Now we will take only those entries where every place has a matching zip code

In [34]:
matching = merged[merged.zip_code_google == merged.zip_code_restaurants]

At last to be sure that we have rating corresponding to a correct place we will compare names using python difflib, from docs "ratio() returns a float in [0, 1], measuring the similarity of the sequences. As a rule of thumb, a ratio() value over 0.6 means the sequences are close matches:". We will use this property to discard any rows where name similarity is lower than 0.6

In [35]:
from difflib import SequenceMatcher

def get_similarity_score(restaurant_name, google_name):
    return SequenceMatcher(lambda x: x == " ",
                    restaurant_name,
                    google_name).ratio()

In [36]:
matching['name_similarity_score'] = matching.apply(lambda row: get_similarity_score(row["place_name_restaurants"], row["place_name_google"]), axis=1)

A value is trying to be set on a copy of a slice from a DataFrame.
Try using .loc[row_indexer,col_indexer] = value instead

See the caveats in the documentation: http://pandas.pydata.org/pandas-docs/stable/user_guide/indexing.html#returning-a-view-versus-a-copy
  """Entry point for launching an IPython kernel.


In [37]:
matching = matching[matching.name_similarity_score > 0.6]
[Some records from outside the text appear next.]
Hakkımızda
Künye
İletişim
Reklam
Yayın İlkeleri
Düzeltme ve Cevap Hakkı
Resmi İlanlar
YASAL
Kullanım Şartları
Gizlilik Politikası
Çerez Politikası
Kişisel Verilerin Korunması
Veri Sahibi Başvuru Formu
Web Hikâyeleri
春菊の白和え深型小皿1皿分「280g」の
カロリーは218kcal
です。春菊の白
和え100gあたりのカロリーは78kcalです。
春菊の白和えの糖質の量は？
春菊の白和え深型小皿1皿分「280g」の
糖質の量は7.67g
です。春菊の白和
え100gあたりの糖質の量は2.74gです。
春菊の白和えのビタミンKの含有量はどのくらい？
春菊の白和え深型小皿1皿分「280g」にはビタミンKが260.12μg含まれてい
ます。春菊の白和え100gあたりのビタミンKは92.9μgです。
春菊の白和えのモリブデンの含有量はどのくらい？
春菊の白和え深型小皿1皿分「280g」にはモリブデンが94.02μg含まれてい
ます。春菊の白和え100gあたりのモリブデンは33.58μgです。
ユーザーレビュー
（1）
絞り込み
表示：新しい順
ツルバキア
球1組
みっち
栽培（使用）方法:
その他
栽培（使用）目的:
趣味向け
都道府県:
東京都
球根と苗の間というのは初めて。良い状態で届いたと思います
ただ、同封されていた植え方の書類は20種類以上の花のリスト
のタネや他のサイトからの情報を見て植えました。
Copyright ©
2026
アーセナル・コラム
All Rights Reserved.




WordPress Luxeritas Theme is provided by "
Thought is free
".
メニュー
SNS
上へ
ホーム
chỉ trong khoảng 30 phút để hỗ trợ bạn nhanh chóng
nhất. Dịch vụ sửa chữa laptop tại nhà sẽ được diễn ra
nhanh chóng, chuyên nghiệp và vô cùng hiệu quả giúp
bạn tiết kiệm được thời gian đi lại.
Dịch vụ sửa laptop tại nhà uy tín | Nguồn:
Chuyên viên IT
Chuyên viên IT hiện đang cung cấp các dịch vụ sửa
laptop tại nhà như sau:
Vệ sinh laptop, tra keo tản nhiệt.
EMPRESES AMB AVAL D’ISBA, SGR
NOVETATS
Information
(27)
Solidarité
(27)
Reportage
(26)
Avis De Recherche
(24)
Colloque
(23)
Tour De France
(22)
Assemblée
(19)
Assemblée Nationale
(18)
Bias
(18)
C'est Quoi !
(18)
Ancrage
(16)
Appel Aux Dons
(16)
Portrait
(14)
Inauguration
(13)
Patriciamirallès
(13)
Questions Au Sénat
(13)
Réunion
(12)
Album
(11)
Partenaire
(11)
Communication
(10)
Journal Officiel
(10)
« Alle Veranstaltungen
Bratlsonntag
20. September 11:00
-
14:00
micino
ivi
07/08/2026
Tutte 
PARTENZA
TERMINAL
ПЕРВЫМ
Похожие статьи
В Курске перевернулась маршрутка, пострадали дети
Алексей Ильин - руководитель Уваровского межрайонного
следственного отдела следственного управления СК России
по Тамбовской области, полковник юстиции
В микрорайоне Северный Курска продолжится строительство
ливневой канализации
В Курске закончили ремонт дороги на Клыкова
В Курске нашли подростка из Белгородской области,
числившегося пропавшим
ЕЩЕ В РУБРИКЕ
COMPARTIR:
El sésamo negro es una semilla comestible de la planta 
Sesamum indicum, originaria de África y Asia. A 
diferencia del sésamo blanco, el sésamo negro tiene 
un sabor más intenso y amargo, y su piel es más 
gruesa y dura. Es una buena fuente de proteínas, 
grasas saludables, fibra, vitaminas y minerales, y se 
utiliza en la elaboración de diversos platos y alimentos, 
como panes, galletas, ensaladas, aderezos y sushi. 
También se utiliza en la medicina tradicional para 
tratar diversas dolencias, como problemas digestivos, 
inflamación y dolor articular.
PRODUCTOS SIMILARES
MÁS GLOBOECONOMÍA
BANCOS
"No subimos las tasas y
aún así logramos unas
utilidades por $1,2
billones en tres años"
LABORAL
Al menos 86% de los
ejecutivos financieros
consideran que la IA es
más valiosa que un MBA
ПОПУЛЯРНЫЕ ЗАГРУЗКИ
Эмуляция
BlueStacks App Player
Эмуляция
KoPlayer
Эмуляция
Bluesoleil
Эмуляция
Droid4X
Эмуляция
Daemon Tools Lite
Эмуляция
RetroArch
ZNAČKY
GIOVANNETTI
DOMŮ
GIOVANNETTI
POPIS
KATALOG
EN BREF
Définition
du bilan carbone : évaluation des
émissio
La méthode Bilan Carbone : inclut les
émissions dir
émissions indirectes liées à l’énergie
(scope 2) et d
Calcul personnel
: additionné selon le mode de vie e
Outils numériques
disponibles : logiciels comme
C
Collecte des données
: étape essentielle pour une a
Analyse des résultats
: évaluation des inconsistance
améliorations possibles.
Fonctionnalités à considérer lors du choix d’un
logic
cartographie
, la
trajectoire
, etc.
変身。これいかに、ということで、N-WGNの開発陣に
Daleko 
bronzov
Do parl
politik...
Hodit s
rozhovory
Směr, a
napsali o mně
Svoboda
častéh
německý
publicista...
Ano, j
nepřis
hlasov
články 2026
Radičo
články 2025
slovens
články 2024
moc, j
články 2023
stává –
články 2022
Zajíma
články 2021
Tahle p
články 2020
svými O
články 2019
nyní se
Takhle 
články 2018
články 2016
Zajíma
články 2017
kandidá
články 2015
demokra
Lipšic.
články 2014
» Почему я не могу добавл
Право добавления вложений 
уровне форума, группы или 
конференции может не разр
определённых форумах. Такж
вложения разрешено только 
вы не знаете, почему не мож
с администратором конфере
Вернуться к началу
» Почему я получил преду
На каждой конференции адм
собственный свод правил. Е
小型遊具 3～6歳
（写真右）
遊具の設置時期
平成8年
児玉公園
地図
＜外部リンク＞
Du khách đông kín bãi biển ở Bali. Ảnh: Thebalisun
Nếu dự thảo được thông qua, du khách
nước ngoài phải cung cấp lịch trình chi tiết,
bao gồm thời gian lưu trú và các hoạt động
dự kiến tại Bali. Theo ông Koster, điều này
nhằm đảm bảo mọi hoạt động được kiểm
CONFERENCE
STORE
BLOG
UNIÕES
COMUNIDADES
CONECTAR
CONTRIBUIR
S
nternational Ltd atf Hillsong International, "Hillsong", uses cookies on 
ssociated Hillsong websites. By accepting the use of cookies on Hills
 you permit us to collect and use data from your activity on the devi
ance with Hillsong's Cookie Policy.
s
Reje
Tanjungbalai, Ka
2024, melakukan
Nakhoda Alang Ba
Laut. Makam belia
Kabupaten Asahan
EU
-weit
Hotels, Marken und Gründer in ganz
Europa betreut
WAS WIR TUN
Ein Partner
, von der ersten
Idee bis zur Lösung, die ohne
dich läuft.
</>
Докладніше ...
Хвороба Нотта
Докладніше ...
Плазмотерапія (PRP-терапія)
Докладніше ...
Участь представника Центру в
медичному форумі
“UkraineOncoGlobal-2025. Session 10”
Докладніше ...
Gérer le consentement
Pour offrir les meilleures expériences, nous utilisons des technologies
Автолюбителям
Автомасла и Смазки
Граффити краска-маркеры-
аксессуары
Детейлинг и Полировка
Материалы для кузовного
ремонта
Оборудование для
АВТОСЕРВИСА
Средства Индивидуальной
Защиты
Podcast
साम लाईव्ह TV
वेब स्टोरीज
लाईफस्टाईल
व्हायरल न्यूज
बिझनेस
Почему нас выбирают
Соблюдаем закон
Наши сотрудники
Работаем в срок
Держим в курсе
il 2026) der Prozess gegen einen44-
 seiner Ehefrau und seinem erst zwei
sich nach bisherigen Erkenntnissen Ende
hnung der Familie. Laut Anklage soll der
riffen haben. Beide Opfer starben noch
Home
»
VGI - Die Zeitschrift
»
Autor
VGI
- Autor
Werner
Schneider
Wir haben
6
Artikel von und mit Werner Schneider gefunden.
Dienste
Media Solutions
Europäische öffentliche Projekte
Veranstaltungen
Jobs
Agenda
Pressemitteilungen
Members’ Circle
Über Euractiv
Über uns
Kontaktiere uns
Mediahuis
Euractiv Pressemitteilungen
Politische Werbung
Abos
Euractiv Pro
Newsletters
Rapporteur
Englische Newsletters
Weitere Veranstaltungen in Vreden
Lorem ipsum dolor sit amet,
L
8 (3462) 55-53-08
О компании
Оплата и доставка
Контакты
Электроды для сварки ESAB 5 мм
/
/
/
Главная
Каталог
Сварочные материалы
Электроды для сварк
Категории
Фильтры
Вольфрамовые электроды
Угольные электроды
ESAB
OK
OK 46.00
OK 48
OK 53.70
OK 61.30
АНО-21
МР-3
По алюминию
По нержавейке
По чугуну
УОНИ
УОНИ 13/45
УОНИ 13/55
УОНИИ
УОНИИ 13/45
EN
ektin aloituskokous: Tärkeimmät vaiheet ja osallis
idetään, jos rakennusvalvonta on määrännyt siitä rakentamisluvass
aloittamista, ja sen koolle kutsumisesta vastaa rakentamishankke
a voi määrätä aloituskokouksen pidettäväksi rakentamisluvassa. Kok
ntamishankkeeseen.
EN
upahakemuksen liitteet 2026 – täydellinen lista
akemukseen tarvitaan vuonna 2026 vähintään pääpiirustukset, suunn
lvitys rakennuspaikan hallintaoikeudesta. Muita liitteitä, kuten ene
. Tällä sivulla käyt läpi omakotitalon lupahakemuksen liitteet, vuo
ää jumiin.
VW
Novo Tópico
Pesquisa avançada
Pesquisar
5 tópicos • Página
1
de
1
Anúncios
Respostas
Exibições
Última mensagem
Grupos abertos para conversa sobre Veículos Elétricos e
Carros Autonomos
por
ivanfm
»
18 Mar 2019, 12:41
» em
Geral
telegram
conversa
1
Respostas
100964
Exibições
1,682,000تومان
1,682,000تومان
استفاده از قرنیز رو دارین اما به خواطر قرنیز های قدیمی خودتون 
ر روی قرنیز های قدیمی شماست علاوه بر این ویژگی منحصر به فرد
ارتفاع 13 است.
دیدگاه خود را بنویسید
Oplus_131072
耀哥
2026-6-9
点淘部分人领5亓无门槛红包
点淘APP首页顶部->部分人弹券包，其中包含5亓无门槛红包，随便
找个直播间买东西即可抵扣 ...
As a last step we remove rows with duplicated place_id

In [38]:
matching = matching.drop_duplicates(subset=["place_id"])

In [39]:
len(matching)

5700

we have ratings for 5700 restaurants

We will transform matching dataframe to use it for further analysis, we will remove useless columns and save it to csv file

In [40]:
matching.drop(["name_similarity_score", "place_name_google", "price_level", "address_google", "zip_code_google", "city"], axis=1, inplace=True)

In [41]:
matching.rename(columns={"place_name_restaurants": "place_name", "address_restaurants": "address", "zip_code_restaurants": "zip_code"}, inplace=True)

In [43]:
matching.to_csv("../data/processed/restaurants_with_ratings.csv")